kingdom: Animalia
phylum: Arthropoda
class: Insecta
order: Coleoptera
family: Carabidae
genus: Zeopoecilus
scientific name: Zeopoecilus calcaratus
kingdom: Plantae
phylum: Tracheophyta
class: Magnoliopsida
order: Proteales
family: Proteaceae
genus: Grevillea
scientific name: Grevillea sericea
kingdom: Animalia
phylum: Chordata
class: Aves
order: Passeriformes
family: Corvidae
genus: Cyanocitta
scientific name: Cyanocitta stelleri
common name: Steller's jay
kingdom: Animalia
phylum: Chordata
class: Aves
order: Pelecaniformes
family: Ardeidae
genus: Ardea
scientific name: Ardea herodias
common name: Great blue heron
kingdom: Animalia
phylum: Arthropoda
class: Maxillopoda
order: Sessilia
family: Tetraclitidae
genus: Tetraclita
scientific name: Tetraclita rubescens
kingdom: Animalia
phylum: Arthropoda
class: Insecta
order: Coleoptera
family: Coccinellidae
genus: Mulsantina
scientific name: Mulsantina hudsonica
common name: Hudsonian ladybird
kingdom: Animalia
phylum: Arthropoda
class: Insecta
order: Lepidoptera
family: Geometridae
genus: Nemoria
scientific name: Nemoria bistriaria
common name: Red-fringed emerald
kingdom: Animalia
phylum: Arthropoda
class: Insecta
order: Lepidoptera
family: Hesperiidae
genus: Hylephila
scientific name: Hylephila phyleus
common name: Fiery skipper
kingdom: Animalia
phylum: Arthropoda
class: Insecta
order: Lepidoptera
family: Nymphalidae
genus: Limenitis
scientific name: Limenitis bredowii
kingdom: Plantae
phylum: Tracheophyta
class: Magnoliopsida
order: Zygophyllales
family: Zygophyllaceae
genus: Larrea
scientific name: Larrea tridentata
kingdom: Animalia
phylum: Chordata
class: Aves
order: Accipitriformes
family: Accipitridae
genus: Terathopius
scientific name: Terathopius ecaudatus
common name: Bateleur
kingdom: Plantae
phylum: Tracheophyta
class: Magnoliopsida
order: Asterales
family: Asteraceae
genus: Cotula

● ● ● ●

_What is needed_:
Reproduce, word for word, every classification line given above for all of the records.

_Problem solution_:
kingdom: Animalia
phylum: Arthropoda
class: Insecta
order: Coleoptera
family: Carabidae
genus: Zeopoecilus
scientific name: Zeopoecilus calcaratus
kingdom: Plantae
phylum: Tracheophyta
class: Magnoliopsida
order: Proteales
family: Proteaceae
genus: Grevillea
scientific name: Grevillea sericea
kingdom: Animalia
phylum: Chordata
class: Aves
order: Passeriformes
family: Corvidae
genus: Cyanocitta
scientific name: Cyanocitta stelleri
common name: Steller's jay
kingdom: Animalia
phylum: Chordata
class: Aves
order: Pelecaniformes
family: Ardeidae
genus: Ardea
scientific name: Ardea herodias
common name: Great blue heron
kingdom: Animalia
phylum: Arthropoda
class: Maxillopoda
order: Sessilia
family: Tetraclitidae
genus: Tetraclita
scientific name: Tetraclita rubescens
kingdom: Animalia
phylum: Arthropoda
class: Insecta
order: Coleoptera
family: Coccinellidae
genus: Mulsantina
scientific name: Mulsantina hudsonica
common name: Hudsonian ladybird
kingdom: Animalia
phylum: Arthropoda
class: Insecta
order: Lepidoptera
family: Geometridae
genus: Nemoria
scientific name: Nemoria bistriaria
common name: Red-fringed emerald
kingdom: Animalia
phylum: Arthropoda
class: Insecta
order: Lepidoptera
family: Hesperiidae
genus: Hylephila
scientific name: Hylephila phyleus
common name: Fiery skipper
kingdom: Animalia
phylum: Arthropoda
class: Insecta
order: Lepidoptera
family: Nymphalidae
genus: Limenitis
scientific name: Limenitis bredowii
kingdom: Plantae
phylum: Tracheophyta
class: Magnoliopsida
order: Zygophyllales
family: Zygophyllaceae
genus: Larrea
scientific name: Larrea tridentata
kingdom: Animalia
phylum: Chordata
class: Aves
order: Accipitriformes
family: Accipitridae
genus: Terathopius
scientific name: Terathopius ecaudatus
common name: Bateleur
kingdom: Plantae
phylum: Tracheophyta
class: Magnoliopsida
order: Asterales
family: Asteraceae
genus: Cotula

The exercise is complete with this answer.